[[ Records to process open ]]
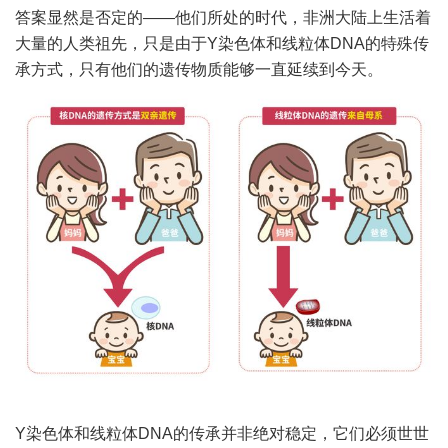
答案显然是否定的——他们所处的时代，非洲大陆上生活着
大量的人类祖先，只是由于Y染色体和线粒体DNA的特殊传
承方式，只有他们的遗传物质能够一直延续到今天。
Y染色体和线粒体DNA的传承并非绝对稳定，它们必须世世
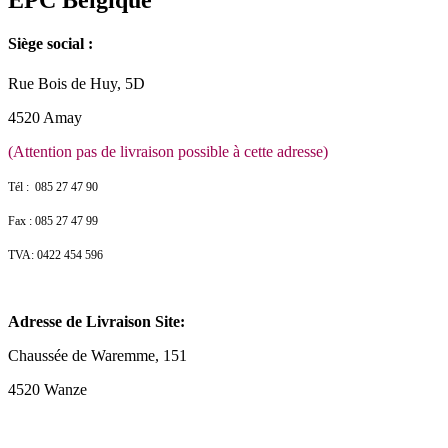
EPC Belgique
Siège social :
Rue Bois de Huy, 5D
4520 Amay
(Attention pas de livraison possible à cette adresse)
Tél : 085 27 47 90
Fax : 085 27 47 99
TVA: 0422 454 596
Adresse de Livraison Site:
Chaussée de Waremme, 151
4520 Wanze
[[ Records to process closed ]]
Task item
Could you print, exactly and with nothing else, the lines from the one containing "TVA: 0422 454 596" through the last line of the records above?

Answer below
TVA: 0422 454 596
Adresse de Livraison Site:
Chaussée de Waremme, 151
4520 Wanze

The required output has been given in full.